Protein found in humans

Estrogen-related receptor gamma (ERR-gamma), also known as NR3B3 (nuclear receptor subfamily 3, group B, member 3), is a nuclear receptor that in humans is encoded by the ESRRG (EStrogen Related Receptor Gamma) gene. It behaves as a constitutive activator of transcription.

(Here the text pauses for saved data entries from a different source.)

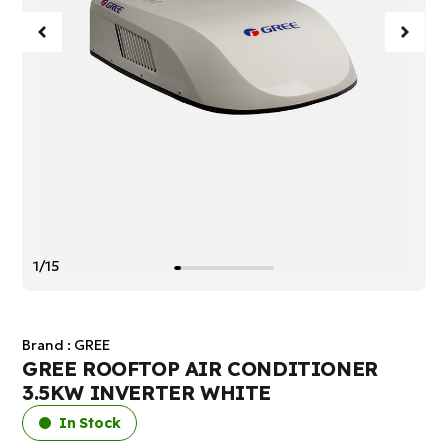
1/15
Brand :
GREE
GREE ROOFTOP AIR CONDITIONER
3.5KW INVERTER WHITE
In Stock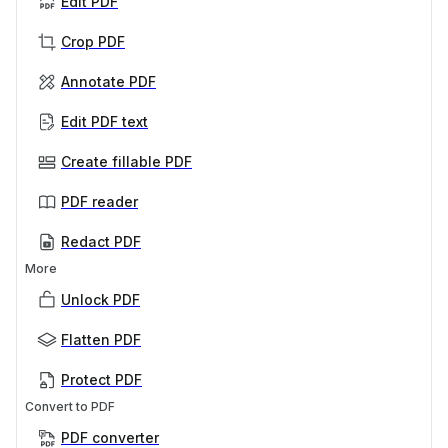
Edit PDF
Crop PDF
Annotate PDF
Edit PDF text
Create fillable PDF
PDF reader
Redact PDF
More
Unlock PDF
Flatten PDF
Protect PDF
Convert to PDF
PDF converter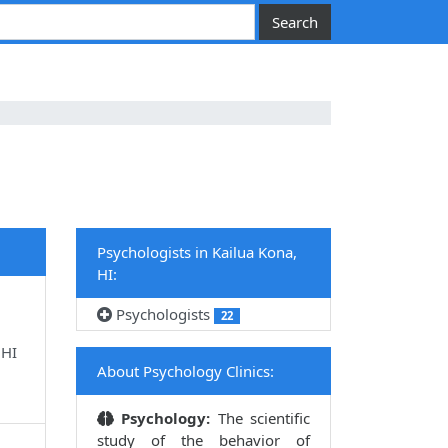
Psychologists in Kailua Kona,
HI:
Psychologists
22
 HI
About Psychology Clinics:
Psychology:
The scientific
study of the behavior of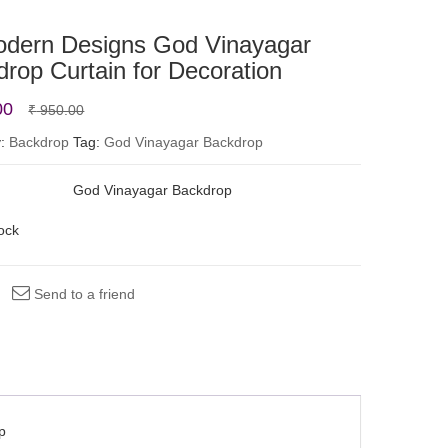
odern Designs God Vinayagar
rop Curtain for Decoration
Original
Current
00
₹
950.00
price
price
y:
Backdrop
Tag:
God Vinayagar Backdrop
was:
is:
God Vinayagar Backdrop
₹ 950.00.
₹ 750.00.
tock
Send to a friend
p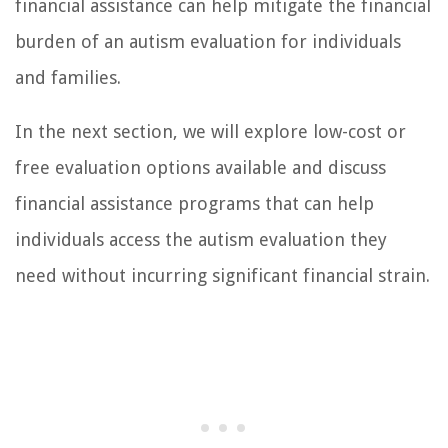
financial assistance can help mitigate the financial
burden of an autism evaluation for individuals
and families.
In the next section, we will explore low-cost or
free evaluation options available and discuss
financial assistance programs that can help
individuals access the autism evaluation they
need without incurring significant financial strain.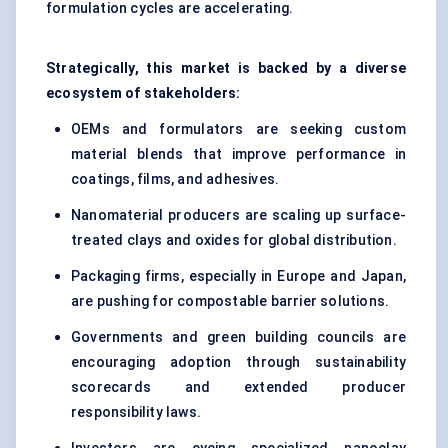
formulation cycles are accelerating.
Strategically, this market is backed by a diverse
ecosystem of stakeholders:
OEMs and formulators are seeking custom
material blends that improve performance in
coatings, films, and adhesives.
Nanomaterial producers are scaling up surface-
treated clays and oxides for global distribution.
Packaging firms, especially in Europe and Japan,
are pushing for compostable barrier solutions.
Governments and green building councils are
encouraging adoption through sustainability
scorecards and extended producer
responsibility laws.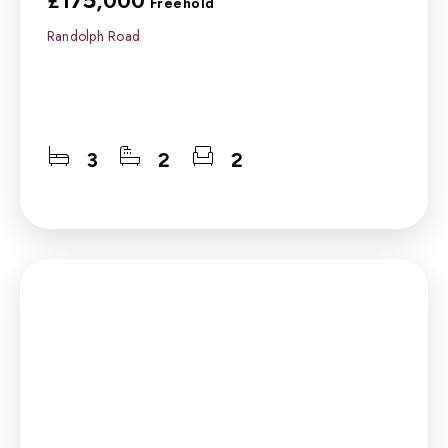
£175,000
Freehold
Randolph Road
3
2
2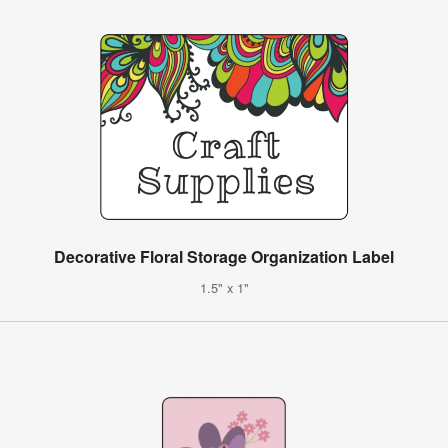
Decorative Floral Storage Organization Label
1.5" x 1"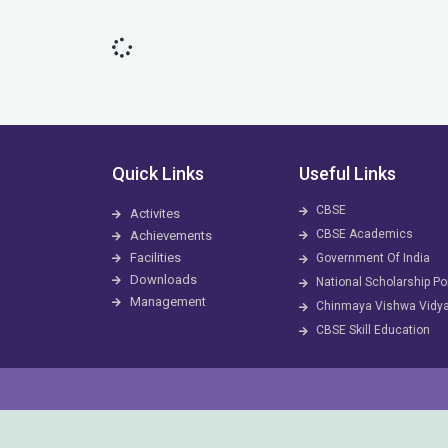
Quick Links
Useful Links
CBSE
Activites
CBSE Academics
Achievements
Facilities
Government Of India
Downloads
National Scholarship Po
Management
Chinmaya Vishwa Vidy
CBSE Skill Education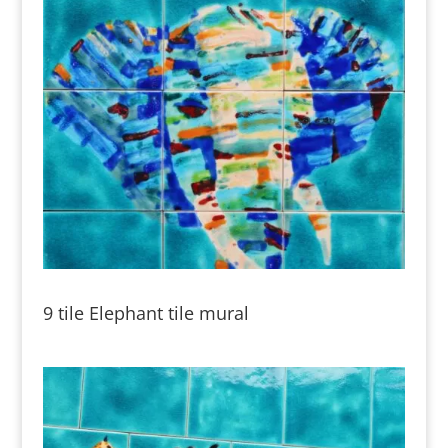
9 tile Elephant tile mural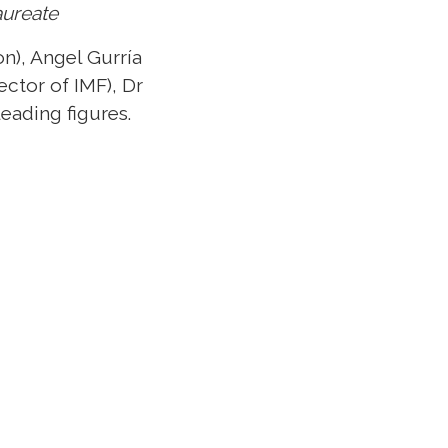
aureate
n), Angel Gurría
ctor of IMF), Dr
eading figures.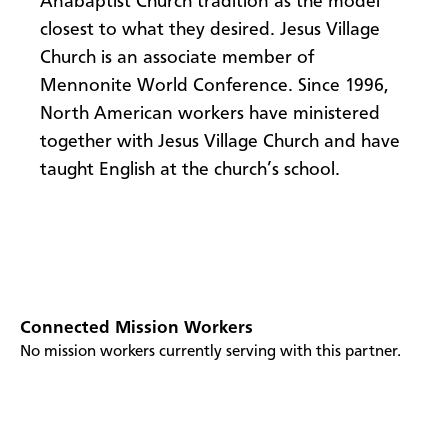
Anabaptist Church tradition as the model
closest to what they desired. Jesus Village
Church is an associate member of
Mennonite World Conference. Since 1996,
North American workers have ministered
together with Jesus Village Church and have
taught English at the church’s school.
Connected Mission Workers
No mission workers currently serving with this partner.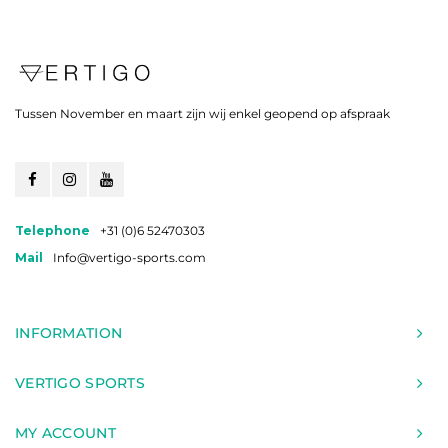
Tussen November en maart zijn wij enkel geopend op afspraak
Telephone
+31 (0)6 52470303
Mail
Info@vertigo-sports.com
INFORMATION
VERTIGO SPORTS
MY ACCOUNT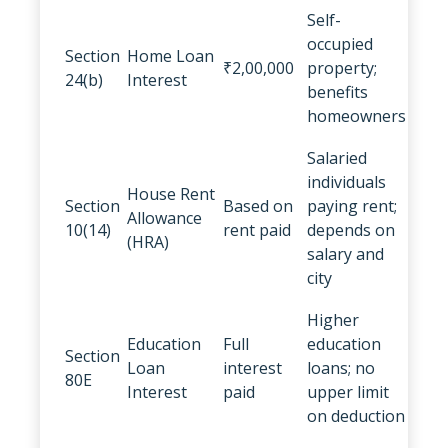
Self-
occupied
Section
Home Loan
₹2,00,000
property;
24(b)
Interest
benefits
homeowners
Salaried
individuals
House Rent
Section
Based on
paying rent;
Allowance
10(14)
rent paid
depends on
(HRA)
salary and
city
Higher
Education
Full
education
Section
Loan
interest
loans; no
80E
Interest
paid
upper limit
on deduction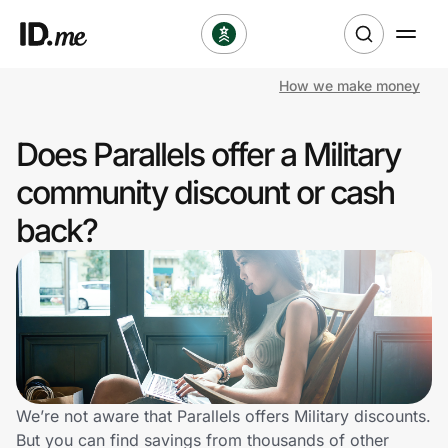
How we make money
Shop
Does Parallels offer a Military
Clothing & Accessories
community discount or cash
Health & Beauty
back?
Sports & Outdoors
Travel & Entertainment
Lifestyle
Technology & Office
We’re not aware that Parallels offers Military discounts.
But you can find savings from thousands of other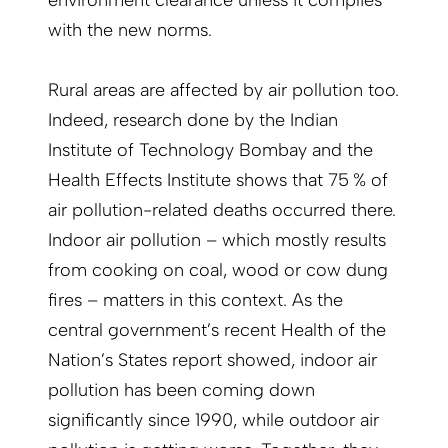
environment clearance unless it complies
with the new norms.
Rural areas are affected by air pollution too.
Indeed, research done by the Indian
Institute of Technology Bombay and the
Health Effects Institute shows that 75 % of
air pollution-related deaths occurred there.
Indoor air pollution – which mostly results
from cooking on coal, wood or cow dung
fires – matters in this context. As the
central government’s recent Health of the
Nation’s States report showed, indoor air
pollution has been coming down
significantly since 1990, while outdoor air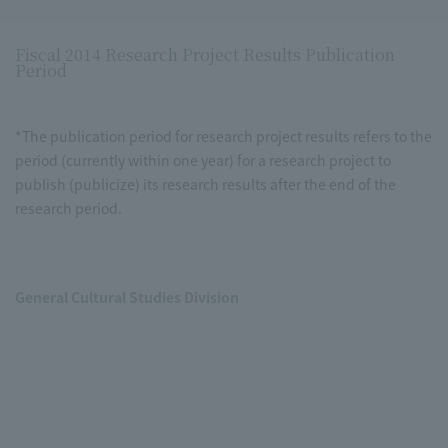
Fiscal 2014 Research Project Results Publication
Period
*The publication period for research project results refers to the
period (currently within one year) for a research project to
publish (publicize) its research results after the end of the
research period.
General Cultural Studies Division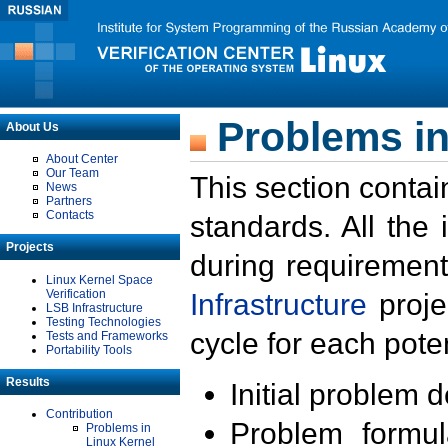
Problems in
About Us
About Center
Our Team
This section contai
News
Partners
Contacts
standards. All the
Projects
during requirement
Linux Kernel Space
Verification
Infrastructure
proje
LSB Infrastructure
Testing Technologies
cycle for each poten
Tests and Frameworks
Portability Tools
Results
Initial problem 
Contribution
Problem formula
Problems in
Linux Kernel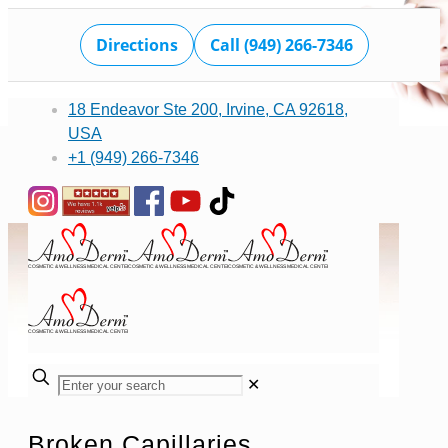
Directions
Call (949) 266-7346
18 Endeavor Ste 200, Irvine, CA 92618,
USA
+1 (949) 266-7346
✕
Broken Capillaries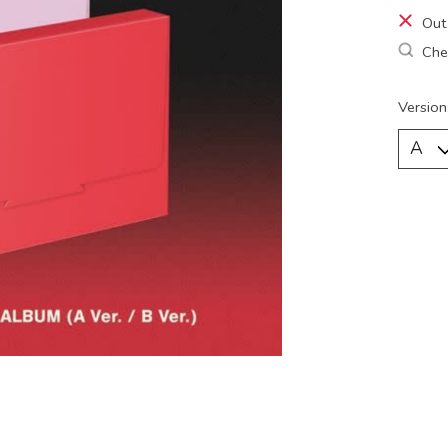
Out
Chec
Version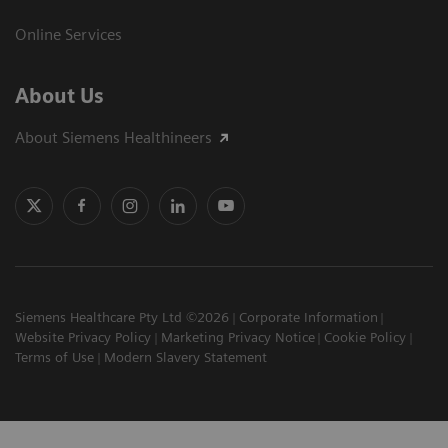
Online Services
About Us
About Siemens Healthineers
Siemens Healthcare Pty Ltd ©2026
Corporate Information
Website Privacy Policy
Marketing Privacy Notice
Cookie Policy
Terms of Use
Modern Slavery Statement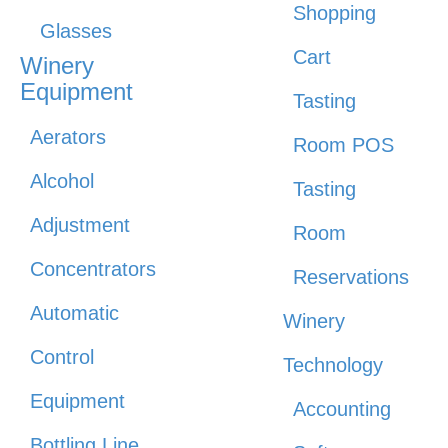
Shopping
Glasses
Cart
Winery
Equipment
Tasting
Aerators
Room POS
Alcohol
Tasting
Adjustment
Room
Concentrators
Reservations
Automatic
Winery
Control
Technology
Equipment
Accounting
Bottling Line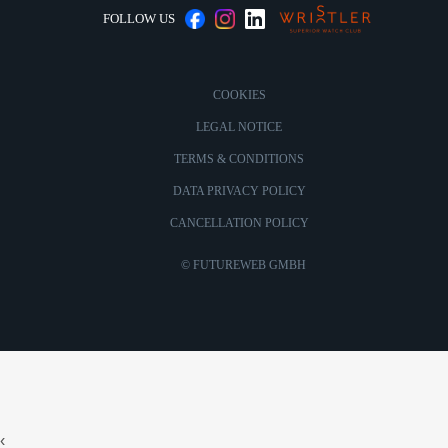
FOLLOW US
COOKIES
LEGAL NOTICE
TERMS & CONDITIONS
DATA PRIVACY POLICY
CANCELLATION POLICY
©
FUTUREWEB GMBH
‹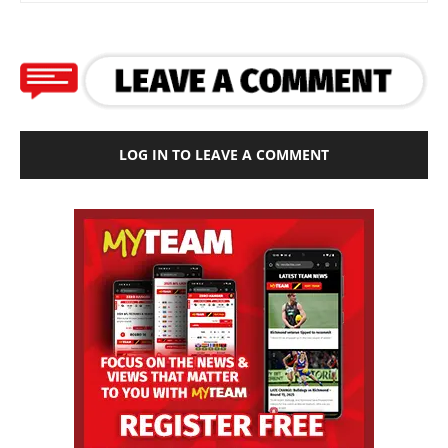
LOG IN TO LEAVE A COMMENT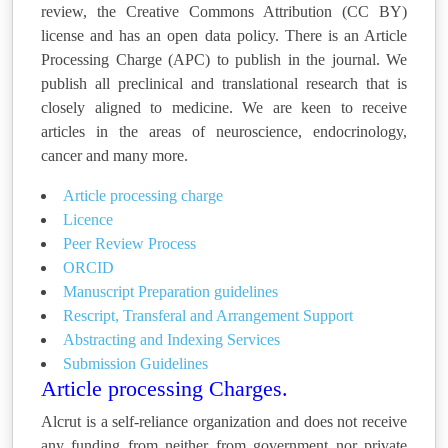
review, the Creative Commons Attribution (CC BY)
license and has an open data policy. There is an Article
Processing Charge (APC) to publish in the journal. We
publish all preclinical and translational research that is
closely aligned to medicine. We are keen to receive
articles in the areas of neuroscience, endocrinology,
cancer and many more.
Article processing charge
Licence
Peer Review Process
ORCID
Manuscript Preparation guidelines
Rescript, Transferal and Arrangement Support
Abstracting and Indexing Services
Submission Guidelines
Article processing Charges.
Alcrut is a self-reliance organization and does not receive
any funding from neither from government nor private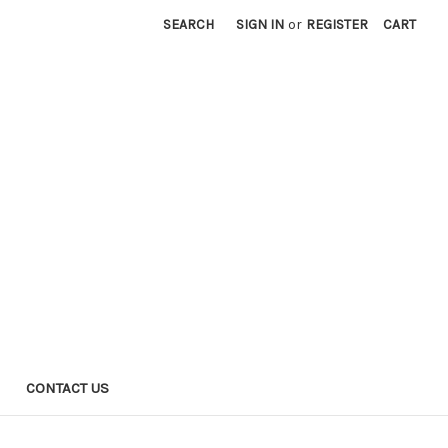
SEARCH
SIGN IN
or
REGISTER
CART
CONTACT US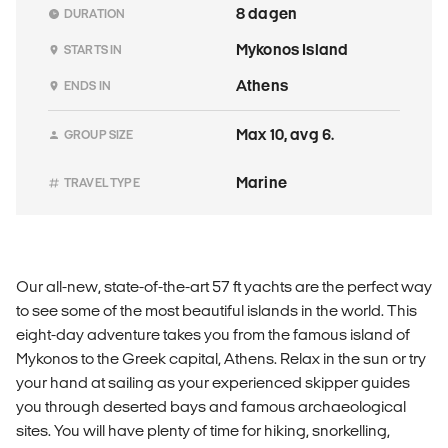
8 dagen
DURATION
Mykonos Island
STARTS IN
Athens
ENDS IN
Max 10, avg 6.
GROUP SIZE
Marine
TRAVEL TYPE
Our all-new, state-of-the-art 57 ft yachts are the perfect way
to see some of the most beautiful islands in the world. This
eight-day adventure takes you from the famous island of
Mykonos to the Greek capital, Athens. Relax in the sun or try
your hand at sailing as your experienced skipper guides
you through deserted bays and famous archaeological
sites. You will have plenty of time for hiking, snorkelling,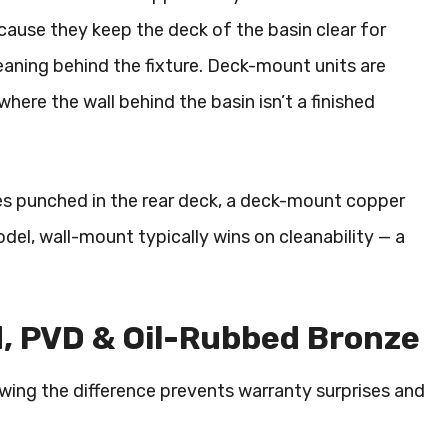
use they keep the deck of the basin clear for
eaning behind the fixture. Deck-mount units are
re the wall behind the basin isn’t a finished
oles punched in the rear deck, a deck-mount copper
odel, wall-mount typically wins on cleanability — a
d, PVD & Oil-Rubbed Bronze
owing the difference prevents warranty surprises and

This protein is a member of nuclear hormone receptor family of steroid hormone receptors. No physiological activating ligand is known for this orphan receptor, but 4-hydroxytamoxifen and diethylstilbestrol act as inverse agonists and deactivate ESRRG. It also seems to be the target of bisphenol A (see below).

== Bisphenol A binding ==

There is evidence that bisphenol A functions as a xenoestrogen by binding strongly to ERR-γ. BPA as well as its nitrated and chlorinated metabolites seems to binds strongly to ERR-γ (dissociation constant = 5.5 nM), but not to the estrogen receptor (ER)., BPA binding to ERR-γ preserves its basal constitutive activity. It can also protect it from deactivation from the selective estrogen receptor modulator 4-hydroxytamoxifen.

Different expression of ERR-γ in different parts of the body may account for variations in bisphenol A effects. For instance, ERR-γ has been found in high concentration in the placenta, explaining reports of high bisphenol A accumulation there.